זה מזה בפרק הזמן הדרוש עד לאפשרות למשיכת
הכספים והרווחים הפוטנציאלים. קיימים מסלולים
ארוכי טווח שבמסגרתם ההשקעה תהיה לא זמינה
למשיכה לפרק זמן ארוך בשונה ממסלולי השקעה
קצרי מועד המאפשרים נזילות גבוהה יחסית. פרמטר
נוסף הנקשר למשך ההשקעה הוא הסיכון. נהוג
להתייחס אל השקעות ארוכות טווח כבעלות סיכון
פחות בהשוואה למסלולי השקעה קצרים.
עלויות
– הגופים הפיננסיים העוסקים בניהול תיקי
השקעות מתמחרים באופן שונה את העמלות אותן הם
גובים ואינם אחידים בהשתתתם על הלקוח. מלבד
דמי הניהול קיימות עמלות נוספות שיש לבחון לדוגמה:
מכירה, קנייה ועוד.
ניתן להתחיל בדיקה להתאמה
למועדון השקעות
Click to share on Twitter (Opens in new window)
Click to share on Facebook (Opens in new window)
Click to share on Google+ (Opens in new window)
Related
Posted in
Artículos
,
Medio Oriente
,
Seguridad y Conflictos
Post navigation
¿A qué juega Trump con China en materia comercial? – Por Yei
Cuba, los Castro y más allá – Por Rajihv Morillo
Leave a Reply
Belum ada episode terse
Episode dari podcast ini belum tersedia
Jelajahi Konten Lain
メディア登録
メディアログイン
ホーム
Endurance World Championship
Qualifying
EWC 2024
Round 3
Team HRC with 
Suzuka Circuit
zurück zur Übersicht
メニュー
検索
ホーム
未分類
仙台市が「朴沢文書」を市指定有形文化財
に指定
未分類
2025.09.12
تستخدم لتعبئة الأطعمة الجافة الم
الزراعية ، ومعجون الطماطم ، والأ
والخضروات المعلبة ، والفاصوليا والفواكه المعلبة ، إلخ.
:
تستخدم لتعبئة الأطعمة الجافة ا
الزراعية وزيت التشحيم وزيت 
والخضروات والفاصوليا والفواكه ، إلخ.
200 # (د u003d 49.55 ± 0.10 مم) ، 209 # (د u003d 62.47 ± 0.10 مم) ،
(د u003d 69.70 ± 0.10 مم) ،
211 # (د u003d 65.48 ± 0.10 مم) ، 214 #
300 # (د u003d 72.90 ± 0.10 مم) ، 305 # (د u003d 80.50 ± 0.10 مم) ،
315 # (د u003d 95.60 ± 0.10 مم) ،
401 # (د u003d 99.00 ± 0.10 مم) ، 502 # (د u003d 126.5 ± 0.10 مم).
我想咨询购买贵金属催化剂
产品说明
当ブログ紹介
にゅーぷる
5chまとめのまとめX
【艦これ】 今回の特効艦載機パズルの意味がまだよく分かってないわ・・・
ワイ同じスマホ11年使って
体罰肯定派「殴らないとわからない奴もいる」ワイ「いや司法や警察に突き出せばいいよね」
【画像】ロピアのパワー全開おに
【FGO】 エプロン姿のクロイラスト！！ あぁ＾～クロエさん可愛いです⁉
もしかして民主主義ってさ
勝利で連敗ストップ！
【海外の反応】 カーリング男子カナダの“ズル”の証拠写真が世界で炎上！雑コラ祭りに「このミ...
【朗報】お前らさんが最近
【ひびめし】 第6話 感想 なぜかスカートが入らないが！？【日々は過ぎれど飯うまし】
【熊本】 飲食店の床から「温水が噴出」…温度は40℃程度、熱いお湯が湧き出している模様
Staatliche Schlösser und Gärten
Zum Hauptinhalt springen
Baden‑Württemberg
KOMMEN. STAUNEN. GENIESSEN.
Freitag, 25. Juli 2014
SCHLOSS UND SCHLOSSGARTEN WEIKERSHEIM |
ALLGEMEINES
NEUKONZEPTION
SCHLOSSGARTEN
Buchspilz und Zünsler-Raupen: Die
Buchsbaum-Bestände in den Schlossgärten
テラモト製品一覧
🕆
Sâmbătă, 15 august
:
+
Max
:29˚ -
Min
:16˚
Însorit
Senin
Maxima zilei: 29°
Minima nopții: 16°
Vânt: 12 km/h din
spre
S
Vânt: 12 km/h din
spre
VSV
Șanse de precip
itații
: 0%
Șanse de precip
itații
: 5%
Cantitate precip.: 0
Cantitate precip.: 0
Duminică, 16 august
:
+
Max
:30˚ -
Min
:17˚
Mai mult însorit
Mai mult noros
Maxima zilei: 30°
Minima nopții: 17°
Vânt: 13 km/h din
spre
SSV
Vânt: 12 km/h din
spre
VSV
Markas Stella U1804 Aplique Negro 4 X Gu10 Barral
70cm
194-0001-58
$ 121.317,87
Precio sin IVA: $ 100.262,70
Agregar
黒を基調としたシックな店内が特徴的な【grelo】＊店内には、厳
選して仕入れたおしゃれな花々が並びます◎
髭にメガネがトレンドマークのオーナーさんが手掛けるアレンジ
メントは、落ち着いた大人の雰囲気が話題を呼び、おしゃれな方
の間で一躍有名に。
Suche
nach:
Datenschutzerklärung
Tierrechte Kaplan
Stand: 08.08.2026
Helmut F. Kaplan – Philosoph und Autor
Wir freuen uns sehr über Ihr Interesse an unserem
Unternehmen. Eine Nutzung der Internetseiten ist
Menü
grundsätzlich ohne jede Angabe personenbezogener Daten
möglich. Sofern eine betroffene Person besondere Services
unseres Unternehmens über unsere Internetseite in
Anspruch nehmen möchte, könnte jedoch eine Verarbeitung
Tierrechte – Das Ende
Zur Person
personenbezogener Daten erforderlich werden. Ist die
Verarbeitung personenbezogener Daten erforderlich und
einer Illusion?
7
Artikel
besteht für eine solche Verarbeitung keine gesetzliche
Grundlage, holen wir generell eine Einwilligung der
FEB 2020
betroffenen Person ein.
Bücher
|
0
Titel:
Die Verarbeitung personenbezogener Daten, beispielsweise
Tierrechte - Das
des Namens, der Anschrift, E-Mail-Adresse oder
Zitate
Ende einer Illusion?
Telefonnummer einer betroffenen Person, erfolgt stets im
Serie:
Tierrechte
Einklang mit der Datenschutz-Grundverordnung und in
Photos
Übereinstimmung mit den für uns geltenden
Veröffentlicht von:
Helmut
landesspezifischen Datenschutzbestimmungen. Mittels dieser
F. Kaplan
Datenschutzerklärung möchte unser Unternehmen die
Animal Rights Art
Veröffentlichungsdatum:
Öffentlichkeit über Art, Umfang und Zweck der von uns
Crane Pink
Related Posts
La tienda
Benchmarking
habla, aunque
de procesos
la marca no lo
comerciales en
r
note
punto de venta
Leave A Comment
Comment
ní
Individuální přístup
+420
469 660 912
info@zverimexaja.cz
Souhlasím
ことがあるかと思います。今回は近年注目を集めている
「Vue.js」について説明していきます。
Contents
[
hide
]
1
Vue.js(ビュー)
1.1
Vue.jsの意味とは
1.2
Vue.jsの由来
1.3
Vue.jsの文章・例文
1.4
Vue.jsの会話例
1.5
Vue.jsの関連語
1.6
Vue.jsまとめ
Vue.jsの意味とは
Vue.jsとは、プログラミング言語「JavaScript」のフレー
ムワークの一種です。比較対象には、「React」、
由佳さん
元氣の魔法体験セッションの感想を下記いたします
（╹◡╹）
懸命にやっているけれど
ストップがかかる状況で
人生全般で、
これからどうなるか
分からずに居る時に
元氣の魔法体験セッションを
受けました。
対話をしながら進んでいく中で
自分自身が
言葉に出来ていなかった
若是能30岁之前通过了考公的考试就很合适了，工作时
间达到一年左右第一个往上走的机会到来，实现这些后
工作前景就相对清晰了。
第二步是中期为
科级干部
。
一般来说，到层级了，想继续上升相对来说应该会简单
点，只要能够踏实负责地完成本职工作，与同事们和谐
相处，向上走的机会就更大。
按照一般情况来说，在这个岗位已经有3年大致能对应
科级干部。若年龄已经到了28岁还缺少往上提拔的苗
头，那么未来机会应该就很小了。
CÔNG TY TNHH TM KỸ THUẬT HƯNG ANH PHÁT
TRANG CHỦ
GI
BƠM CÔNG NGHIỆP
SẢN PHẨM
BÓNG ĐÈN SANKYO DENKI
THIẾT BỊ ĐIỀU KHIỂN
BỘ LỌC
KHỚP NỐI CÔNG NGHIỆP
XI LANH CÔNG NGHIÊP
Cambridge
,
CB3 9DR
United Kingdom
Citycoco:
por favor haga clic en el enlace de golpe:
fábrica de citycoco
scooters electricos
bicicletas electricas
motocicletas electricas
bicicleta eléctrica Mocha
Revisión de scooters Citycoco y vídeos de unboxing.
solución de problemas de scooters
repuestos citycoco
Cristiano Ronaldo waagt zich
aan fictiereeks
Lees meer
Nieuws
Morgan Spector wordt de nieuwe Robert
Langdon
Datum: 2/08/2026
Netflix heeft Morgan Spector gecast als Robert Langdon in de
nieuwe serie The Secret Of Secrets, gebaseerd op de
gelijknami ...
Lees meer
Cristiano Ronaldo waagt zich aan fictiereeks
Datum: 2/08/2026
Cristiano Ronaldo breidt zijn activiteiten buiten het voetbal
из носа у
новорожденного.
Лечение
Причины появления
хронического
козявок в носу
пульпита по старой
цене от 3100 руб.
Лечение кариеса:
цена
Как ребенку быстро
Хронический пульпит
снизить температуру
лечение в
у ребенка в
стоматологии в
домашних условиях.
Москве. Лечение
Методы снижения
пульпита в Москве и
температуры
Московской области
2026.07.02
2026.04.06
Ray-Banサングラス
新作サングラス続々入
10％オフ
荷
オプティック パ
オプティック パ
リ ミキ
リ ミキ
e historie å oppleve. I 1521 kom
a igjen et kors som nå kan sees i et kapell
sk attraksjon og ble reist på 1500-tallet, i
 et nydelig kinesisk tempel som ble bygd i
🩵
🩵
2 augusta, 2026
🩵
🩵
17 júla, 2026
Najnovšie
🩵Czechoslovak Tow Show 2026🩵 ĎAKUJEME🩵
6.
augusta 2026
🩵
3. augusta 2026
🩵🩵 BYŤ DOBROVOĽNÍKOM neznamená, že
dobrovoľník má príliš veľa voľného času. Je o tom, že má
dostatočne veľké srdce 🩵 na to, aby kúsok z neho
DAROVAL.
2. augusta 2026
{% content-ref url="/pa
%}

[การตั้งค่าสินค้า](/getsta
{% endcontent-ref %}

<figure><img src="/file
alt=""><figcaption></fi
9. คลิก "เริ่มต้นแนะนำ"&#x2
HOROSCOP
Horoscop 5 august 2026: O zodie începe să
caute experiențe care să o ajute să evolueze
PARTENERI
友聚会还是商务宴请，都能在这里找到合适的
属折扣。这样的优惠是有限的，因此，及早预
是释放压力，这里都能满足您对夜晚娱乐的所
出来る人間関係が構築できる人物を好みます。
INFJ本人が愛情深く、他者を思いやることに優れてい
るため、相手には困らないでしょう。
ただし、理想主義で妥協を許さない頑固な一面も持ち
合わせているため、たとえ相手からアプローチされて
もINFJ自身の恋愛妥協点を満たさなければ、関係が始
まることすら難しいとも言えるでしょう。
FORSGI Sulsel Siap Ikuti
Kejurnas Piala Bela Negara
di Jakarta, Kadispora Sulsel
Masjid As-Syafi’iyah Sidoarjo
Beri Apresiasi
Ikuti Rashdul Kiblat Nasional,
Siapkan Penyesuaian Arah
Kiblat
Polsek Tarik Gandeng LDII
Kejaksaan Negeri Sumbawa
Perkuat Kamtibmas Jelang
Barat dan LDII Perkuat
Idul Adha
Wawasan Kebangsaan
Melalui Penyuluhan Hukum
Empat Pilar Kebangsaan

######

§ Job:
Reproduce exactly, and with no other material, the lines between those holding "העוסקים בניהול תיקי" and "Click to share on Google+", inclusive.

§ Output of the task:
– הגופים הפיננסיים העוסקים בניהול תיקי
השקעות מתמחרים באופן שונה את העמלות אותן הם
גובים ואינם אחידים בהשתתתם על הלקוח. מלבד
דמי הניהול קיימות עמלות נוספות שיש לבחון לדוגמה:
מכירה, קנייה ועוד.
ניתן להתחיל בדיקה להתאמה
למועדון השקעות
Click to share on Twitter (Opens in new window)
Click to share on Facebook (Opens in new window)
Click to share on Google+ (Opens in new window)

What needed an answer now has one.